Aleksandra Rachitskaya, MD: Time to Retinal Fluid Control With Faricimab in DME


A post hoc analysis of YOSEMITE/RHINE presented at ASRS 2023 suggests faricimab is linked to the faster absence of retinal fluid and fewer injections versus aflibercept in eyes with DME.

Treatment with faricimab was associated with reduced time to retinal fluid control with fewer injections versus aflibercept in patients with diabetic macular edema (DME), according to new findings.

The research, presented at the American Society of Retina Specialists (ASRS) 41st Annual Meeting, suggested early treatment with faricimab, a dual angiopoietin-2 (Ang-2)/vascular endothelial growth factor A (VEGF-A) inhibitor, could improve outcomes beyond anti-VEGF treatment alone.

“I think looking at the data like that, it shows that potentially early treatment with faricimab to stabilize retinal vessels might lead to better outcomes that are beyond just treatment with anti-VEGF agents,” presenting author Aleksandra Rachitskaya, MD, an assistant professor of ophthalmology at Cole Eye Institute, Cleveland Clinic, told HCPLive at ASRS 2023.

The phase 3 YOSEMITE/RHINE randomized controlled trials were designed to assess the efficacy and safety of faricimab in patients with DME. A total of 1891 patients were randomized 1:1:1 to faricimab every 8 weeks (Q8W) after 6 initial Q4W doses, faricimab using a personalized treat-and-extend–based regimen after 4 initial Q4W doses, or aflibercept Q8W after 5 initial Q4W doses through week 96.

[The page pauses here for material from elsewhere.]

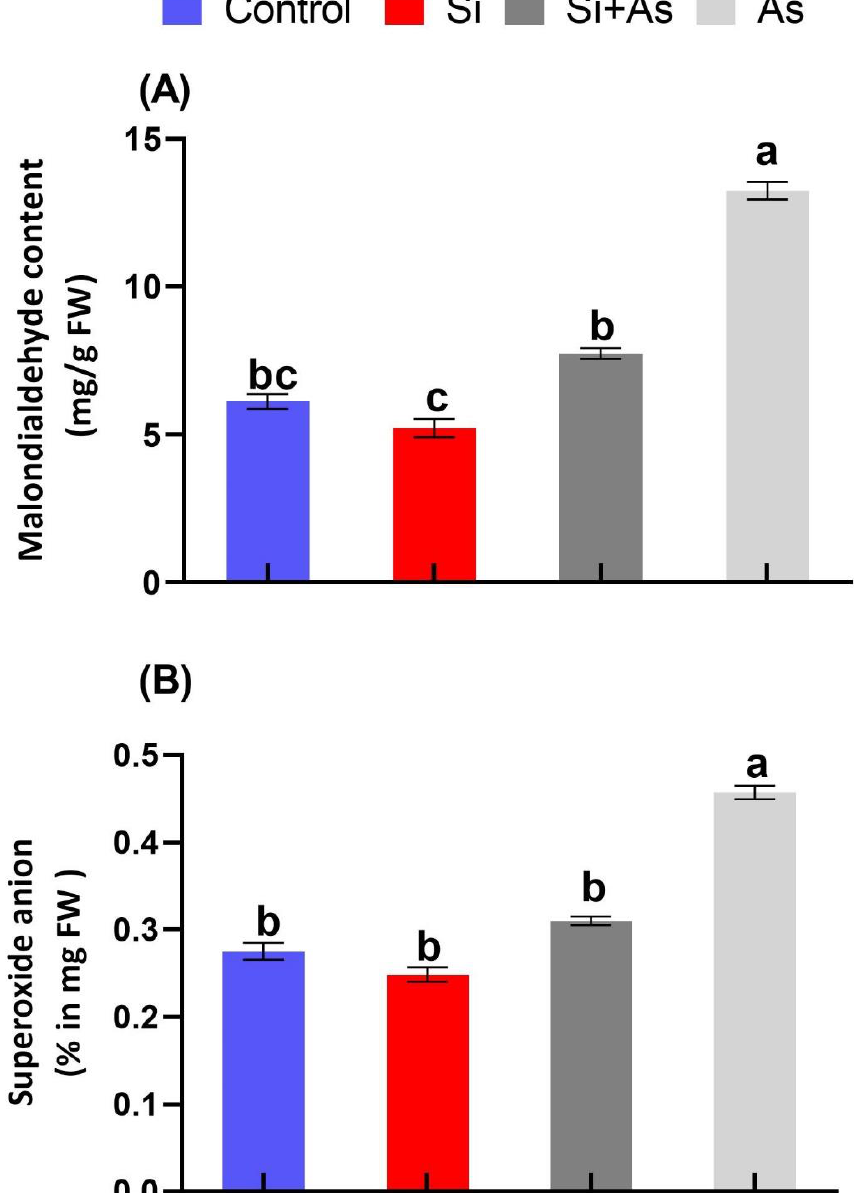
Figure 5. Stress-alleviating effects of silicon (Si) exogenously applied on ( A ) malondialdehyde (MDA) and ( B ) superoxide anion in date palm under heavy metal stress conditions. Means for all respective treatments were used to determine significant difference ( p > 0.05) via Duncan’s multiple range test (DMRT). Symbols show significant difference and values represent mean (of 4 replicates) ± standard error.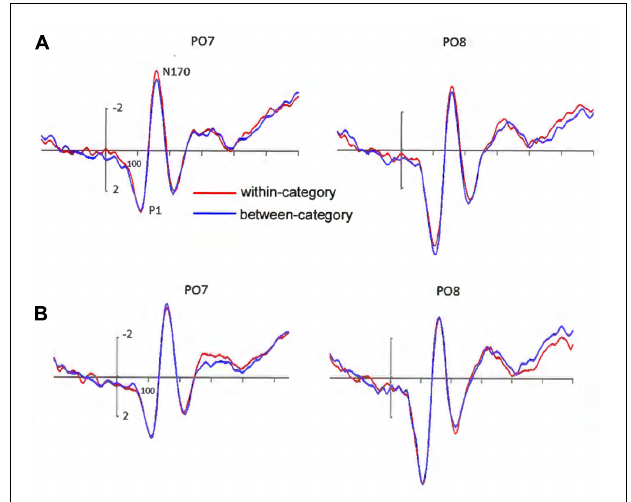
FIGURE 3 | (A) Grand-averaged ERPs elicited by within-category and between-category stimuli. The amplitude of the N170 was larger under the within-category condition. (B) Grand-averaged ERPs elicited by the same pairs, they were separated according to in which condition these stimuli were used. The amplitude of the N170 elicited by the same pairs did not show valence category effect.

Results from YOSEMITE/RHINE showed the robust vision gains and greater central subfield thickness reduction (CST) achieved with faricimab at year 1 were maintained through year 2, with ≥80% of the faricimab treat-and-extend arms on Q16W dosing. For patients on treat-and-extend, more than 80% achieved ≥Q12W dosing. Based on anatomic outcomes at 16 weeks, at 1 year, and at 2 years, the significant reduction of CST with faricimab was considered clinically significant versus aflibercept.

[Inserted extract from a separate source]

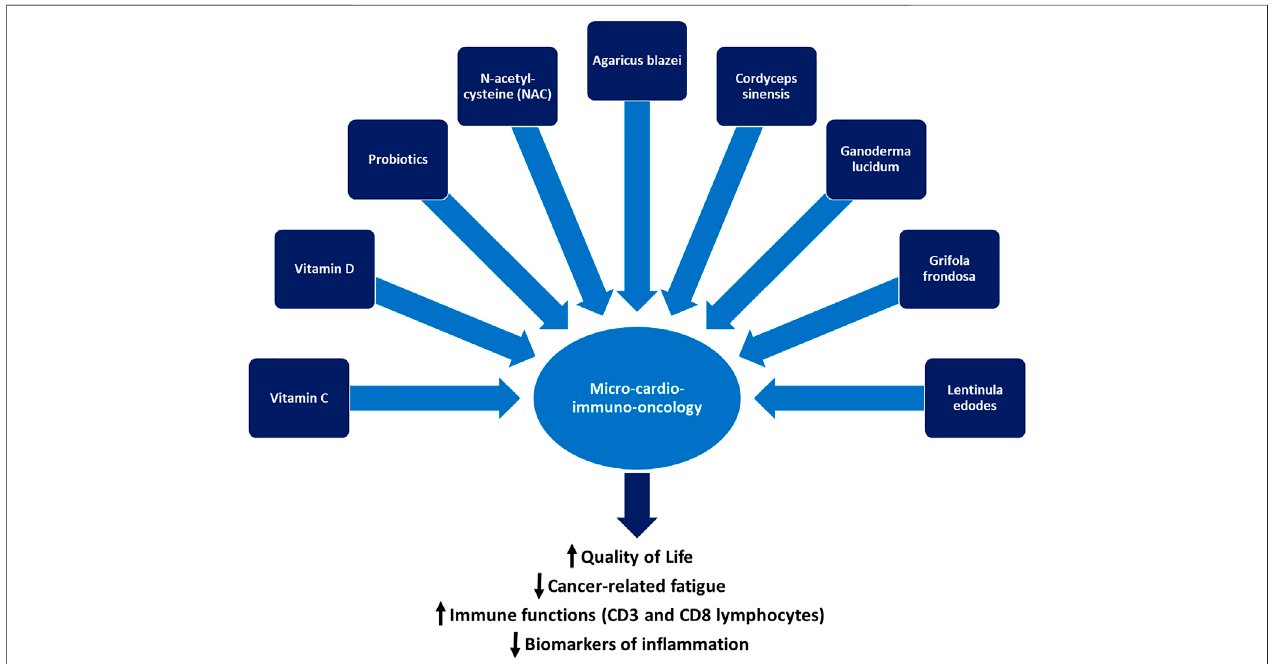
FIGURE 1 | The micro-cardio-immuno-oncology axis and the mainstays of complementary and alternative medicine: vitamin C, vitamin D, probiotics, N-acetyl- cysteine, and selected medicinal mushrooms can improve the quality of life and immune function of patients with cancer and reduce cancer-related fatigue and the systemic concentration of pro-in fl ammatory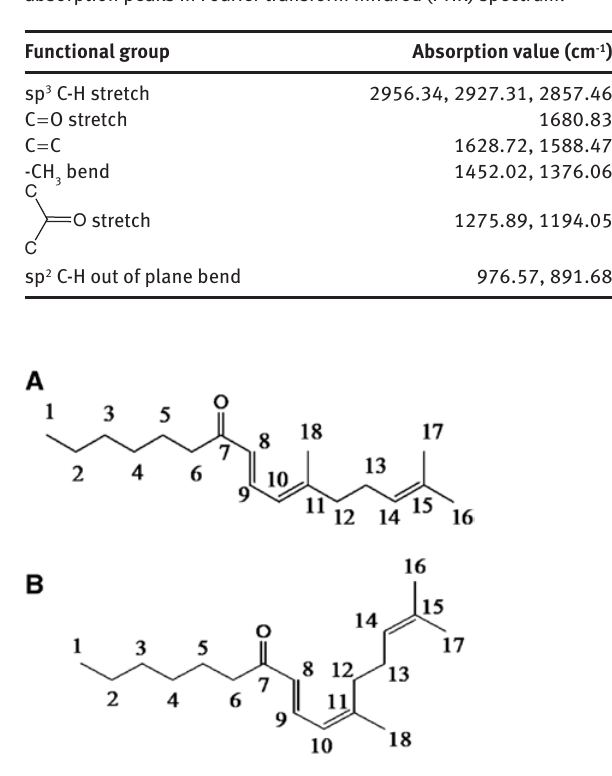
Table 5: 11,15-Dimethyl-hexadeca-8,10,14-trien-7-one isomers absorption peaks in Fourier transform infrared (FTIR) spectrum.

In a posthoc analysis, Rachitskaya and colleagues compared the time to the absence of DME and intraretinal fluid (IRF) between patients treated with faricimab and aflibercept. The absence of DME was predefined as a CST of <325 µm and <280 µm, while the absence of IRF was measured in the central subfield at 1mm.

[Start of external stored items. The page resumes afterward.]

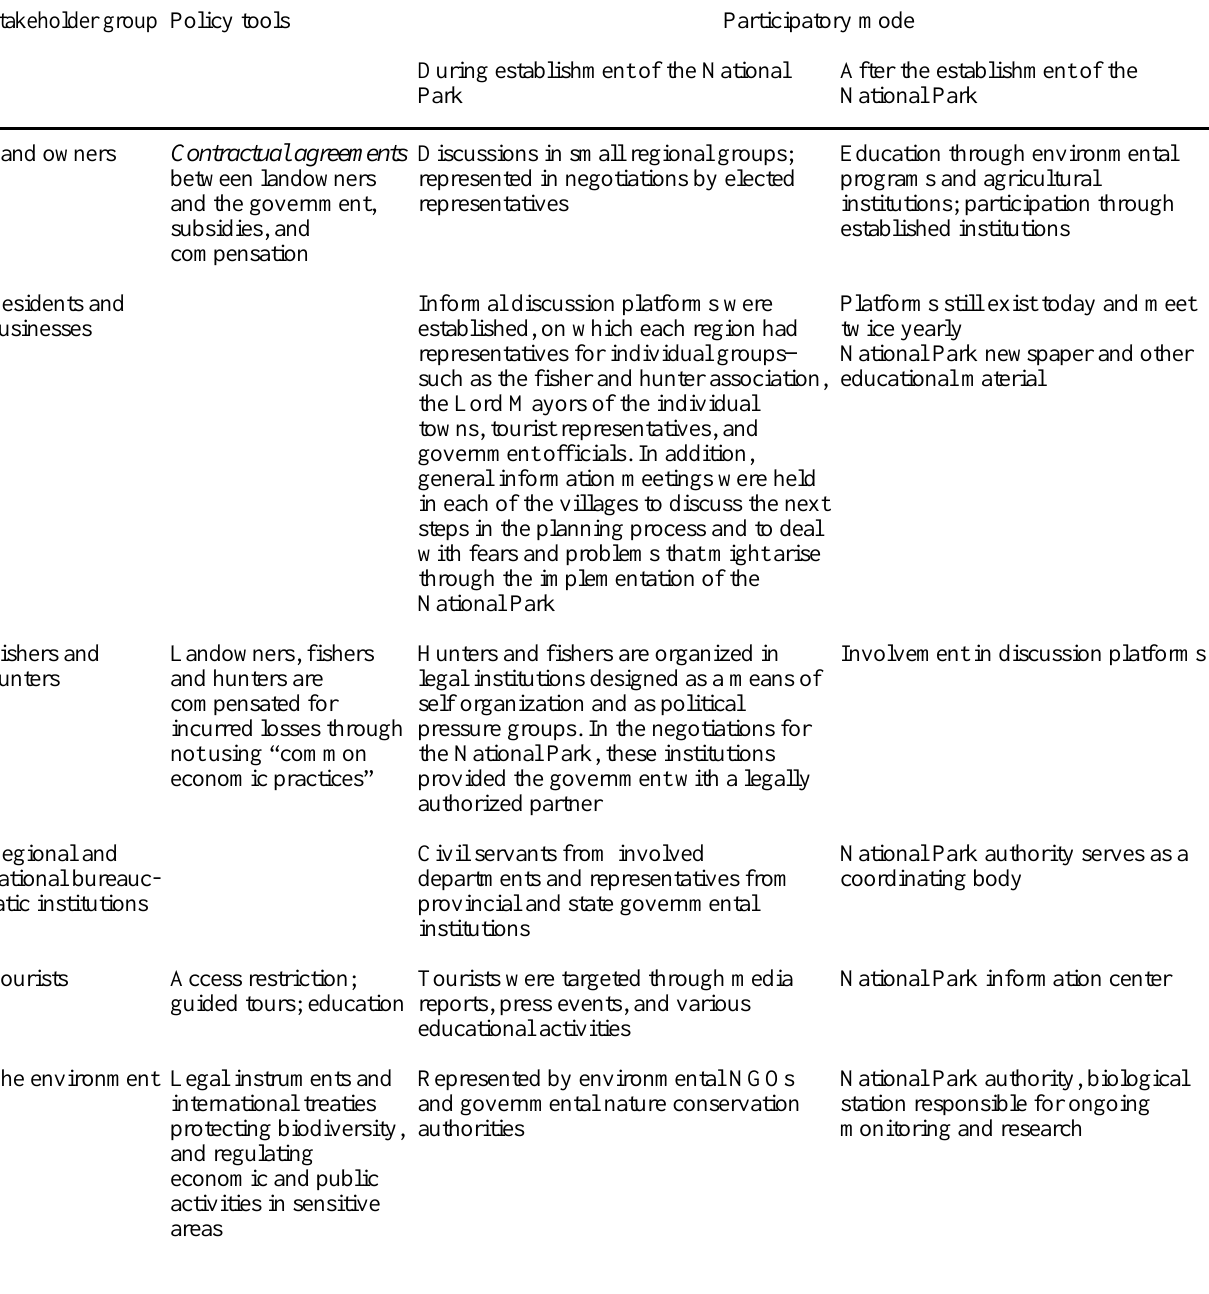
Table 5. Modes of involvement and policy tools in the National Park case study (note that individuals would fall into several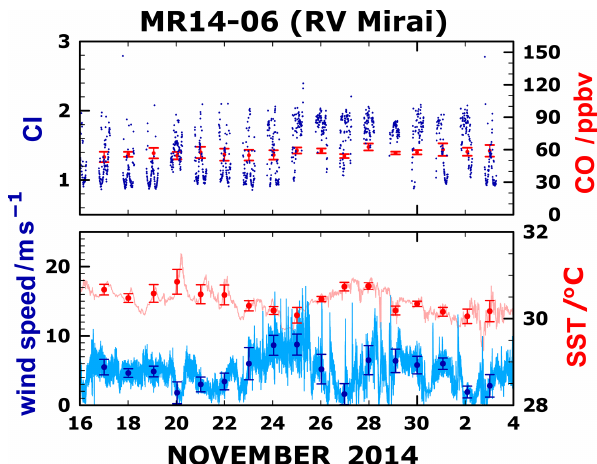
Figure 6. Time series of the CO mixing ratio (ppbv), color index (CI; defined as the ratio of the measured intensities at the two wave- lengths of 500 and 380nm; Takashima et al., 2009), wind speed (ms − 1 ), and SST ( ◦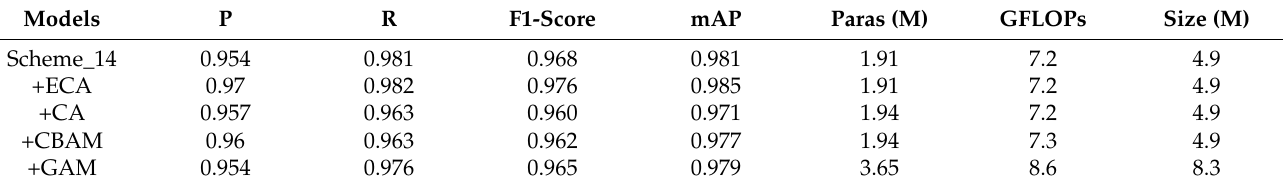
Table 5. Comparison experiments of attention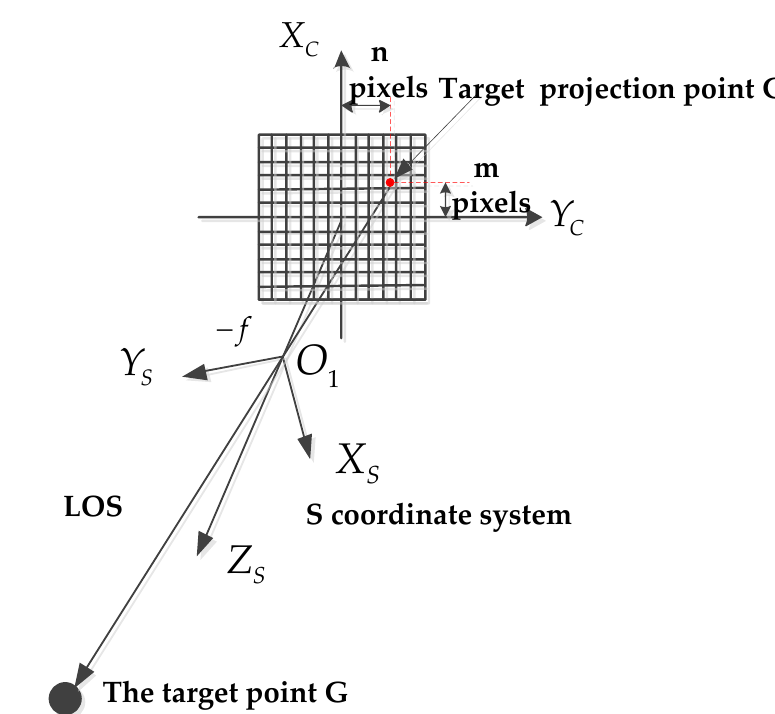
Figure 1. The projection of the target point G on a frame CCD.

Upon analysis, more patients achieved an absence of IRF with faricimab versus aflibercept through year 2 of the study, at more than 8 months faster. The time to the 50th percentile for the first absence of IRF was 84 weeks for the aflibercept Q8W arm after a median of 12 injections, compared with 48 weeks for the faricimab Q8W (HR, 1.63; 95% CI, 1.41 - 1.88; P <.0001) and treat-and-extend (HR, 1.67; 95% CI, 1.45 - 1.93; P <.0001) arms, after a respective median of 9 and 7 injections.

In addition, the median time to the first absence of DME (<280 µm CST) was achieved with faricimab 16 weeks faster and with fewer injections compared with aflibercept. The time to the 75th percentile for the first absence of DME was 36 weeks for aflibercept Q8W after a median of 7 injections versus 20 weeks for the faricimab Q8W (HR, 1.37; 95% CI, 1.20 - 1.56; P <.0001) and treat-and-extend (HR, 1.47; 95% CI, 1.29 - 1.68; P <.0001) arms after a median of 5 and 4 injections, respectively.

Rachitskaya noted a pooled posthoc analysis at the end of the study suggested approximately 56% of fairicmab treat-and-extend patients met extension criteria and could potentially have extended to Q20W treatment intervals.

Relevant disclosures for Dr. Rachitskaya include Apellis, Genentech Roche, Novarits, and Regeneron.